The BCRA premiums are higher mostly because the new law cuts subsidies to low-income people seeking to buy health insurance. There’s another obvious change under BCRA: Older people who aren’t yet on Medicare (the government plan for the elderly) would see a big increase in their premium, because the bill allows insurers to charge older customers up to five times more than young people. The current law allows them to charge only three times as much.

But the problem with falling subsidies becomes clear when you look at this from the point of view of a middle-aged person who makes $26,500 a year. The big increase in premiums for plans in both systems that cover 70% or more of future health care costs would make many people decide not to purchase them, according to the CBO. However, in the new system, they will have a much harder time stepping down to a cheaper, lower-coverage plan because of its higher out-of-pocket costs.

This move to push risk on to customers can be seen by comparing the two benchmark plans under each plan—covering 70% of future costs under current law and 58% under the new proposal:

What this chart shows it that under the current law, an adult at the bottom end of the middle class can buy a benchmark “silver” insurance policy for $1,700, with a deductible of $3,600—which is undoubtedly high. Under the new proposal, the benchmark plan’s premium, while $100 less, comes with a deductible of $6,000.

Faced with roughly the same premiums, a hypothetical consumer might look to pay less for less coverage.

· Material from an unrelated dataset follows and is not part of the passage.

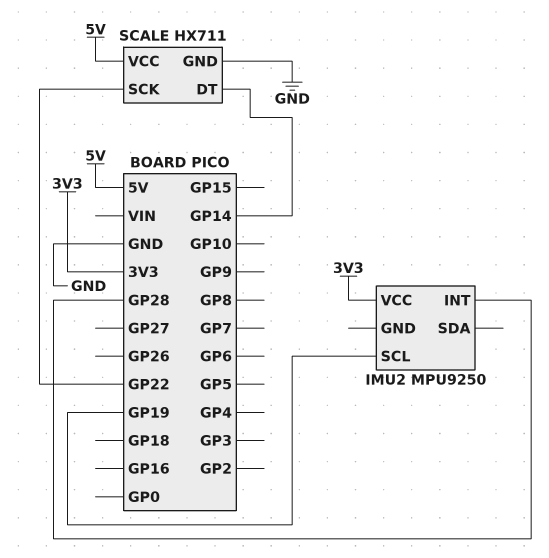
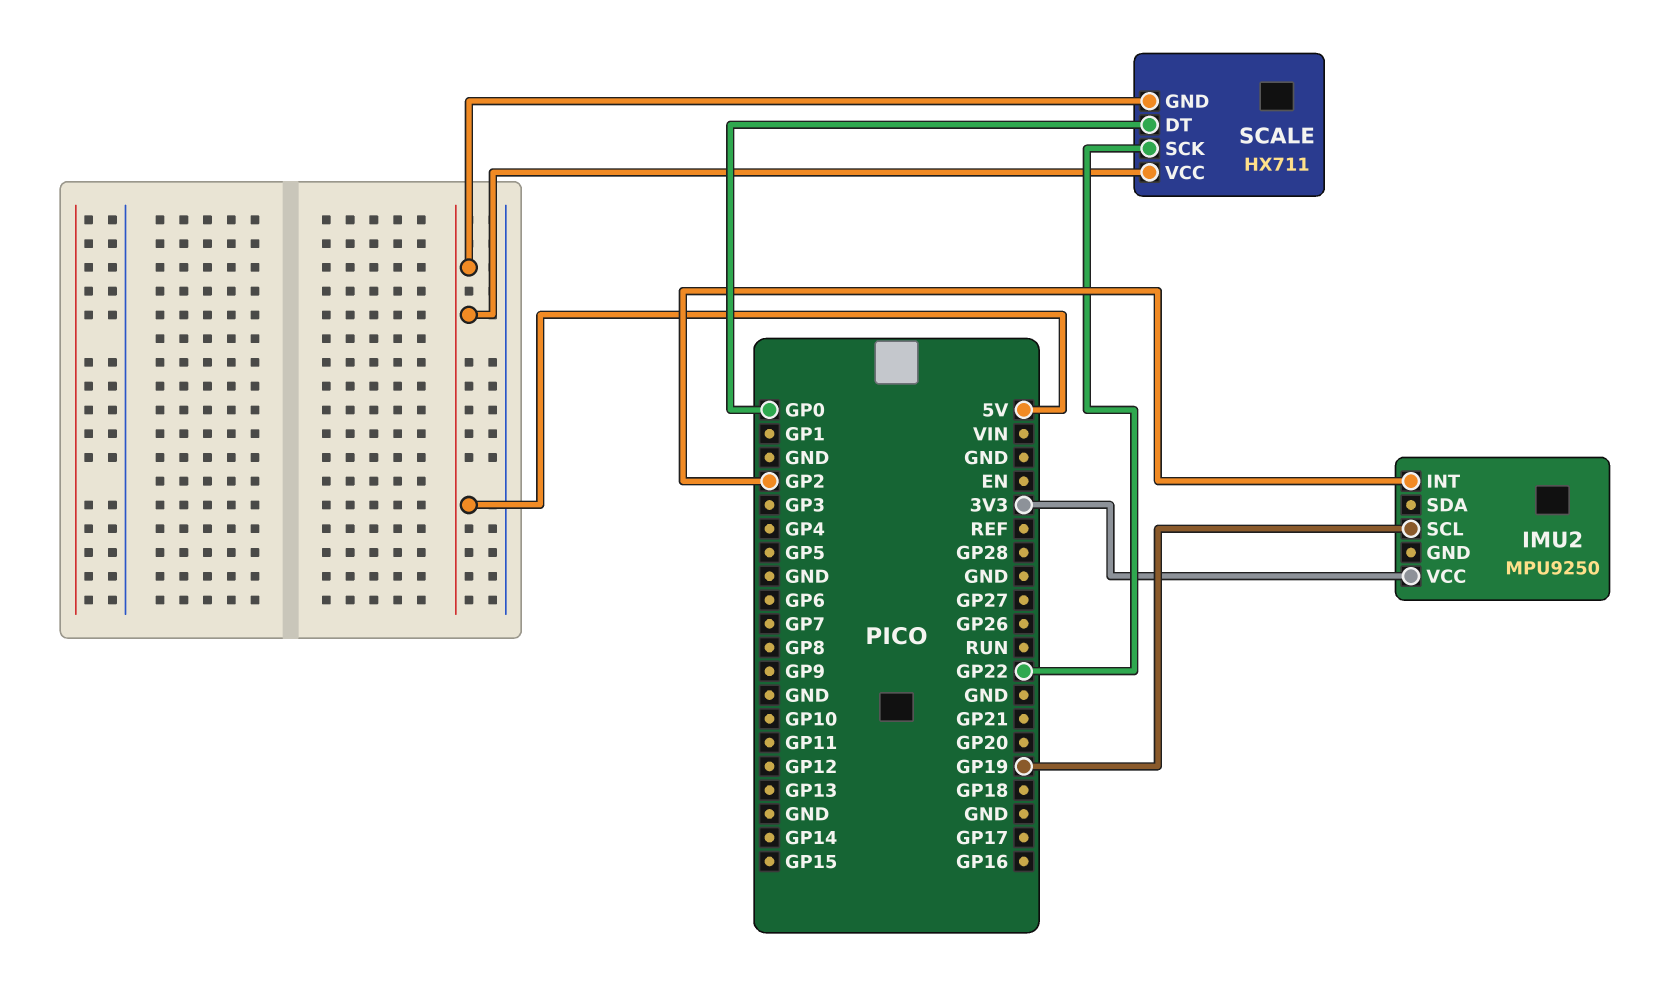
IMU2 pin INT: GP28 -> GP2
SCALE pin DT: GP14 -> GP0
SCALE pin GND: GND -> 5V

Under current law, they could drop down to a lower-quality plan, called a bronze plan, with a $700 premium and an $800 deductible. That option doesn’t exist in the new proposal.

The CBO predicts the choice between a premium that’s too high to manage and a deductible that is more than one-fifth their annual income will lead millions of Americans to not buy coverage at all if the law is enacted.

The new health-care law does deliver lower premiums for some consumers, but only because insurers would be allowed to charge older people more money and push a larger share of the costs of procedures and doctor visits on to their customers. The deal improves, but not by much, in the middle class proper:

You can see that the up-front savings, at $1,500, is quite real. But any kind of semi-serious accident or illness, or the use of expensive prescription medication for a chronic issue, could mean paying more in total.

And once again, the savings on these plans come at the expense of higher costs on the elderly. Is it worth it for a 40-year-old to save $100 a year on their premium if their parents are suddenly playing $13,700 more?

The best that can be said about the proposed bill’s effect on individual insurance is that young people would generally pay lower premiums for individual insurance, and that middle-class people will be able to save up to a thousand dollars or so on their premiums—as long as they make it through the year without a trip to the emergency room.

Throughout the last seven years, the most effective slogan used by Republicans to push their version of health reform has been that the individual market created by Obamacare has failed to deliver low-cost options to Americans looking to buy health insurance. Their plan to fix the system doesn’t appear to solve the problem at all.